The expected result is an exact copy of the lines from the one holding "left: 88px ->" to the last line of the material, with pictures removed and nothing added.
────
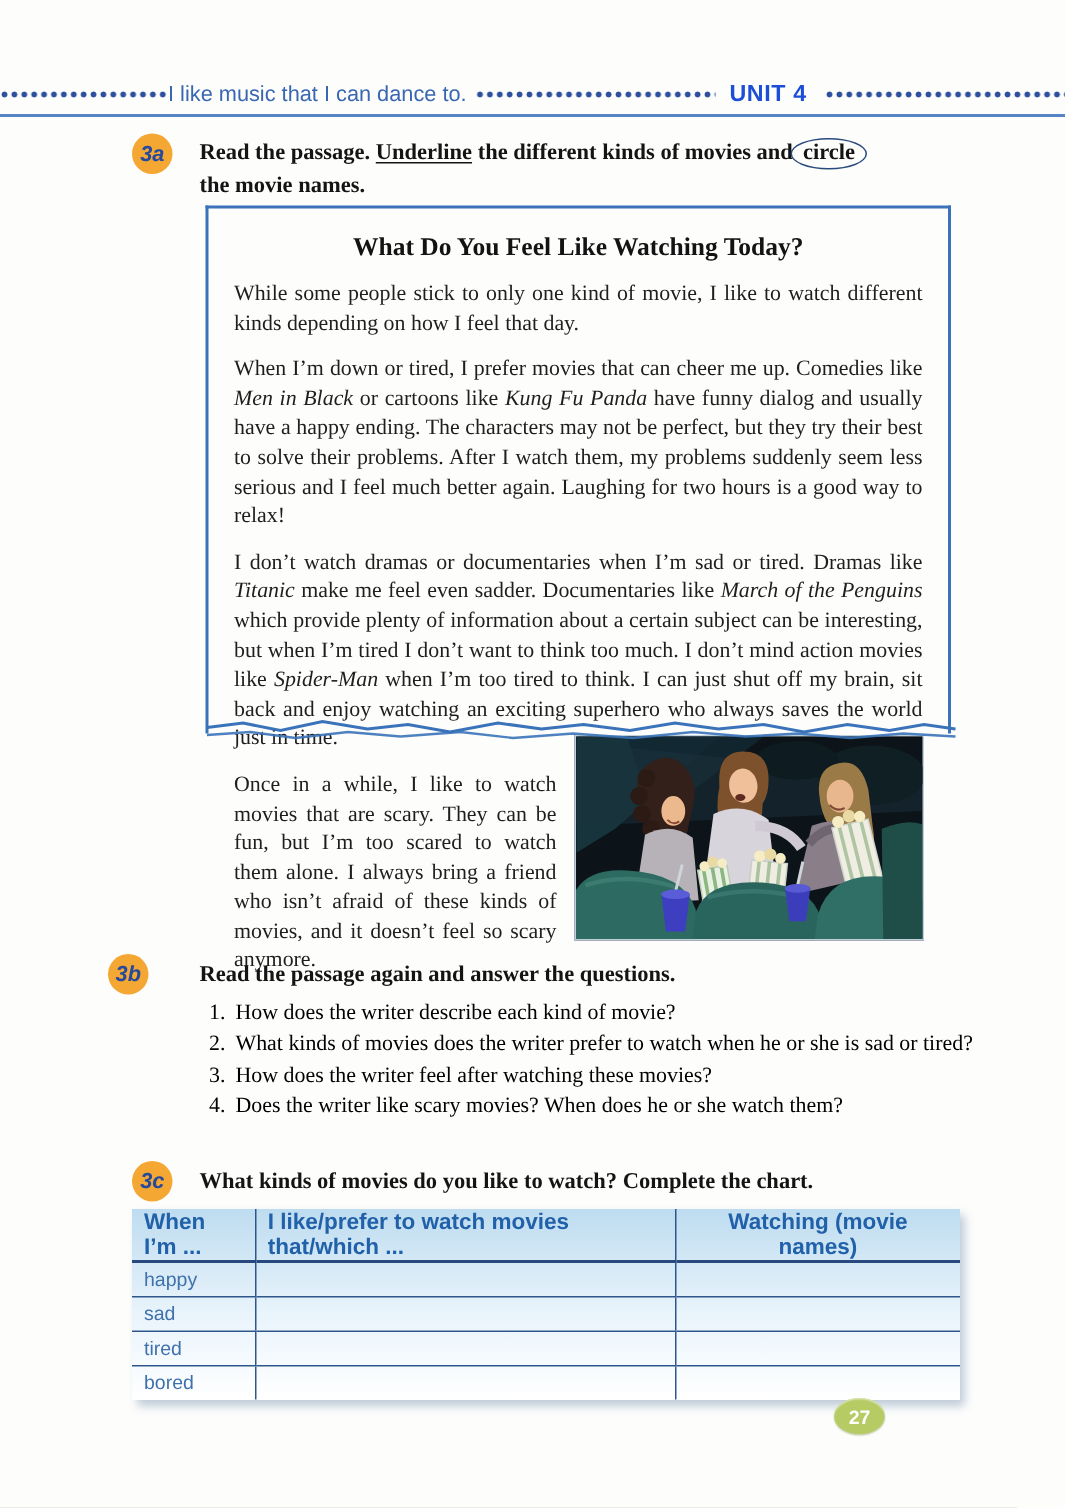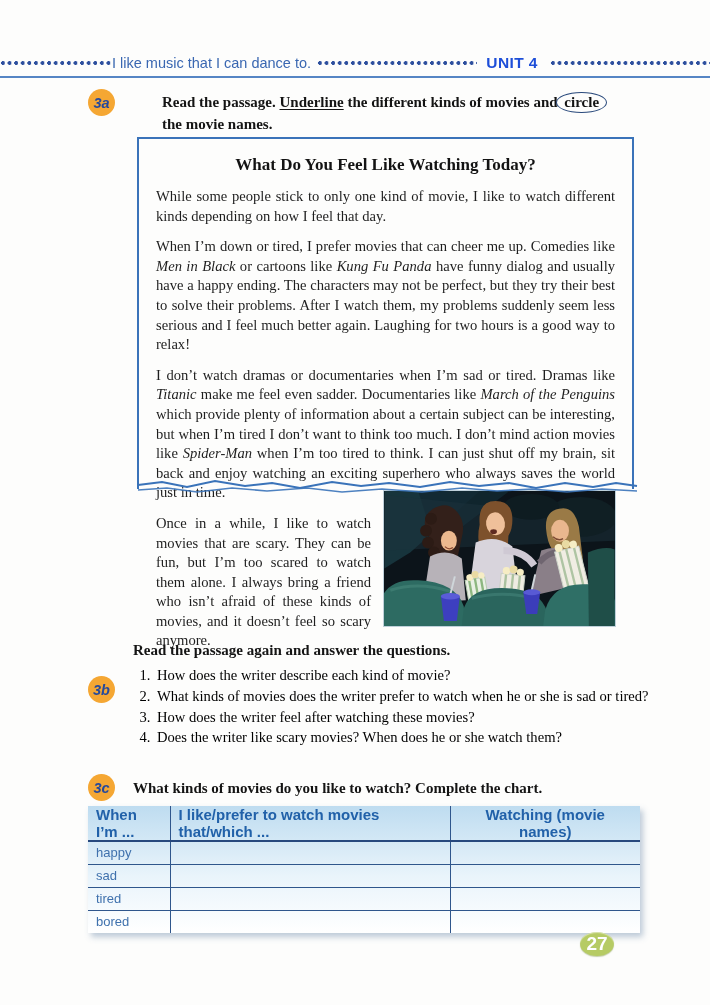"Read the passage. Underline the" #instr-3a { margin-left: 29px -> none }
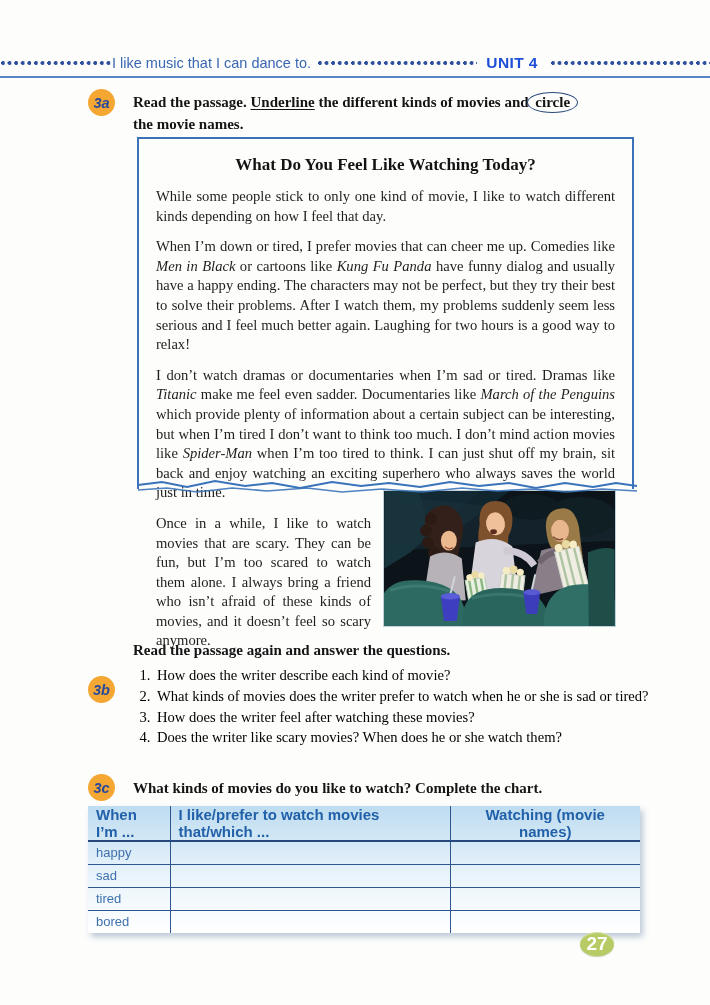"3b" #badge-3b { left: 88px -> 72px; margin-top: 40px -> none }
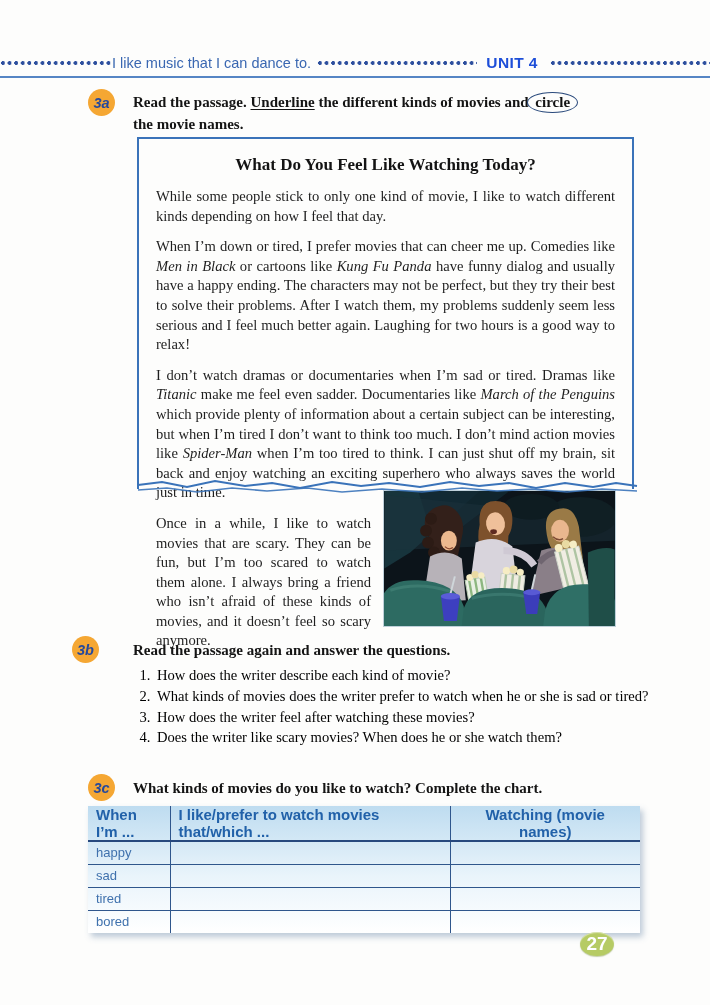"27" .pagenum { font-size: 19px -> 13px; left: 580px -> 556px }
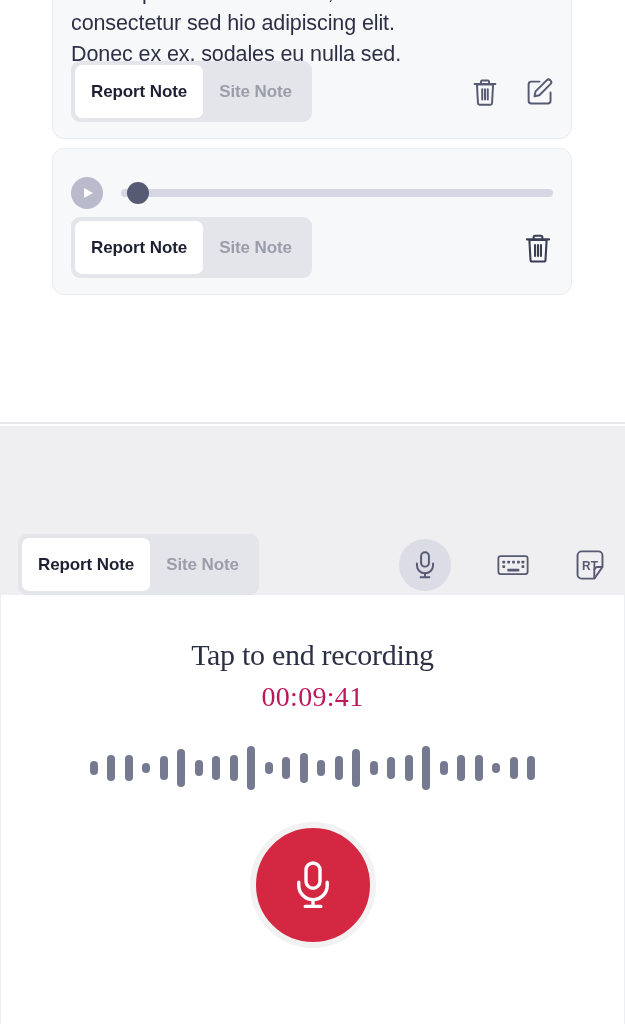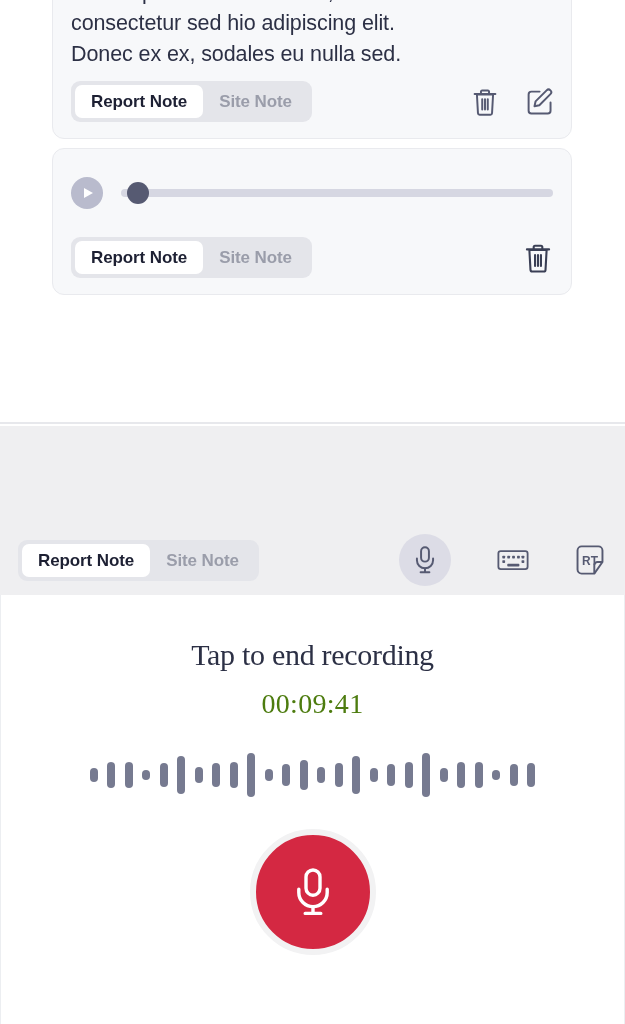"Report Note" .seg-btn { padding: 8px 16px -> 18px 16px }
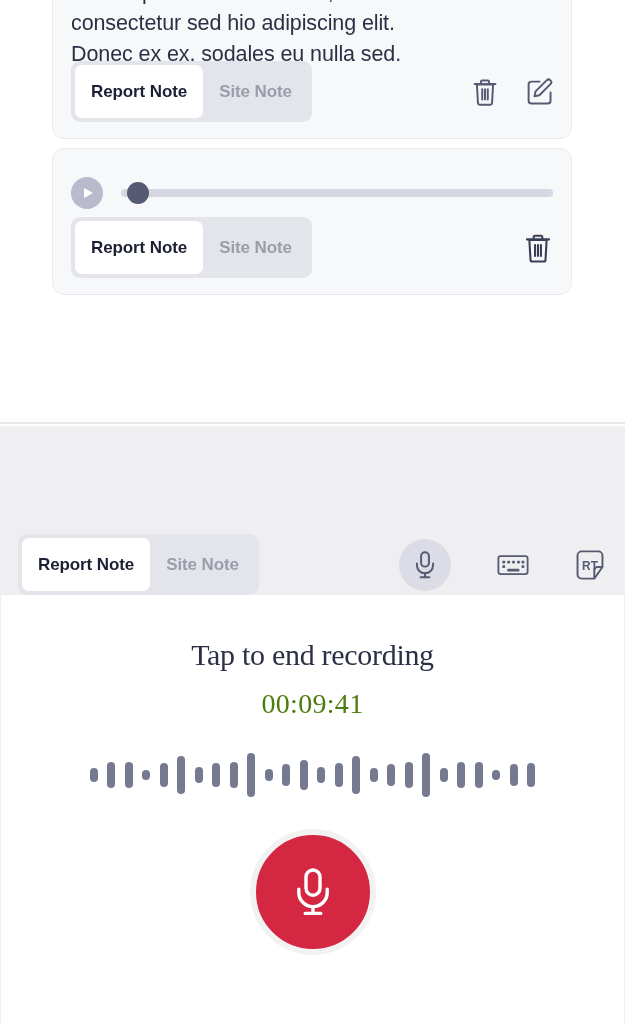"00:09:41" .rec-timer { color: #4d7c0f -> #be185d; margin-top: 16px -> 9px }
────
Solution to the problem:
"3b" #badge-3b { left: 88px -> 72px; margin-top: 40px -> none }
"27" .pagenum { font-size: 19px -> 13px; left: 580px -> 556px }
"Report Note" .seg-btn { padding: 8px 16px -> 18px 16px }
"00:09:41" .rec-timer { color: #4d7c0f -> #be185d; margin-top: 16px -> 9px }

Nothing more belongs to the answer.